Friday, 9 March 2012


Today we submitted our first texts for our MA dissertations. My working title is 'Imperfection as Beauty vs Imperfection as Flaw: A Return to Craftsmanship?'
An extract from my text:

I am interested in the concept of imperfections in design; whether engineered or accidental. There are three designers I intend to use as case studies in my investigation into the concept of imperfection as beauty vs imperfection as flaw; Simon Hasan, Hella Jongerius and Eley Kishimoto. 

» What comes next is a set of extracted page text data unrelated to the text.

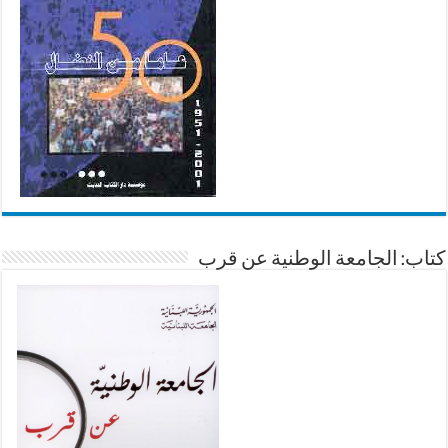
كتاب: الجامعة الوطنية عن قرب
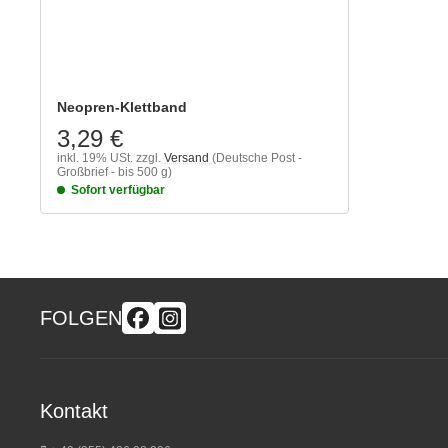
Neopren-Klettband
3,29 €
inkl. 19% USt.
zzgl.
Versand
(Deutsche Post -
Großbrief - bis 500 g)
Sofort verfügbar
FOLGEN
Kontakt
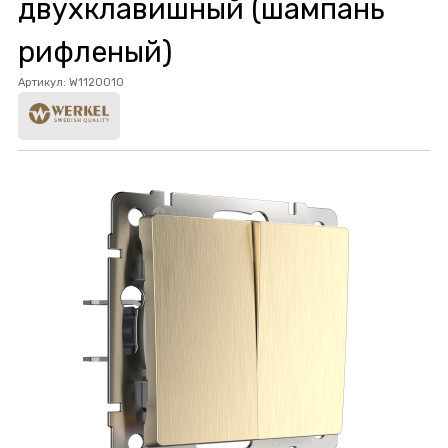
двухклавишный (шампань
рифленый)
Артикул:
W1120010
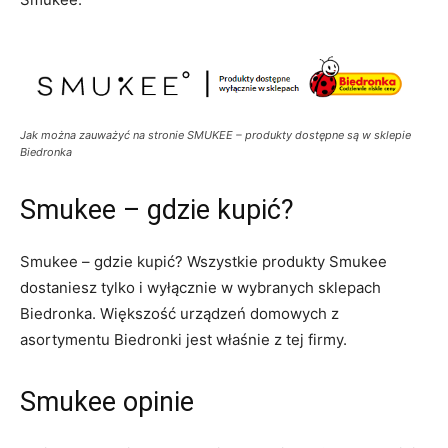
Jak można zauważyć na stronie SMUKEE – produkty dostępne są w sklepie
Biedronka
Smukee – gdzie kupić?
Smukee – gdzie kupić? Wszystkie produkty Smukee
dostaniesz tylko i wyłącznie w wybranych sklepach
Biedronka. Większość urządzeń domowych z
asortymentu Biedronki jest właśnie z tej firmy.
Smukee opinie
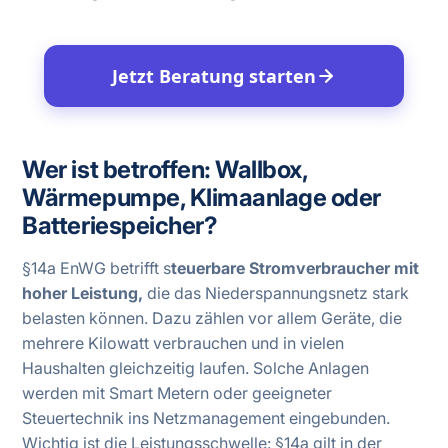
Jetzt Beratung starten
Wer ist betroffen: Wallbox,
Wärmepumpe, Klimaanlage oder
Batteriespeicher?
§14a EnWG betrifft s
teuerbare Stromverbraucher mit
hoher Leistung,
die das Niederspannungsnetz stark
belasten können. Dazu zählen vor allem Geräte, die
mehrere Kilowatt verbrauchen und in vielen
Haushalten gleichzeitig laufen. Solche Anlagen
werden mit Smart Metern oder geeigneter
Steuertechnik ins Netzmanagement eingebunden.
Wichtig ist die Leistungsschwelle: §14a gilt in der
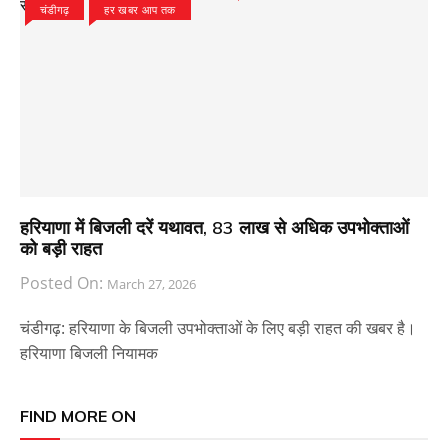
चंडीगढ़
हर खबर आप तक
हरियाणा में बिजली दरें यथावत, 83 लाख से अधिक उपभोक्ताओं
को बड़ी राहत
Posted On:
March 27, 2026
चंडीगढ़: हरियाणा के बिजली उपभोक्ताओं के लिए बड़ी राहत की खबर है।
हरियाणा बिजली नियामक
FIND MORE ON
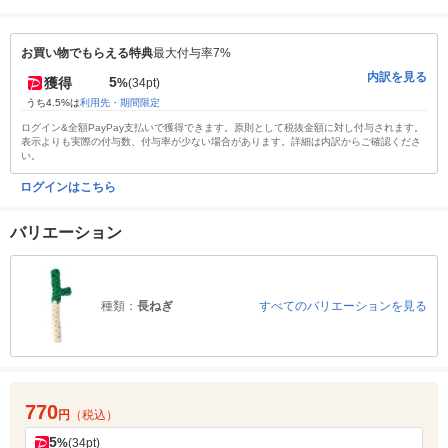
お買い物でもらえる特典
最大付与率7%
内訳を見る
5
獲得
%
(34pt)
うち4.5%は
利用先・期間限定
ログイン&全額PayPay支払いで獲得できます。原則として税抜金額に対し付与されます。
表示よりも実際の付与数、付与率が少ない場合があります。詳細は内訳からご確認くださ
い。
ログインはこちら
バリエーション
種類：
長ねぎ
すべてのバリエーションを見る
770
円
（税込）
5
%
(34pt)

I ask the question: Is the purpose of technological advances to erase the possibility for error and consequently the evidence of the human touch and signs of the maker? When we look at historical examples of craft it is the presence of the human that we relate to and we respect the level of skill required to make something as there is evidence of their process. Are hand crafted, often flawed objects inferior or superior to their mass produced counterparts? The physical outcomes of craft vary; does this add or take away from the value of an object? Does this mean the pieces are flawed or more beautiful?
‘In a world of easily achieved perfection flaws may become rather special.’ (Dormer)
Louise Schouwenberg: ‘You opposed the human perfection of craftsmanship to the anonymous perfection of industry. Is it human because it bears a signature, both of the craftsman and of the designer.’
Hella Jongerius: ‘Misfits are my perfection’
(Louise Schouwenberg on Hella Jongerius in Misfit)
We are currently exploring a modern, non-nostalgic, forward thinking approach to craft and craftsmanship. Designers are pushing what it means for something to be ‘craft’ and some are rejecting technology and digital processes in favour of traditional, comparatively uncontrollable, ways of working; developing a twenty first century interpretation of craft. Is it naive or innovative to dismiss these digital developments? Can we extract the best of both to develop a new approach?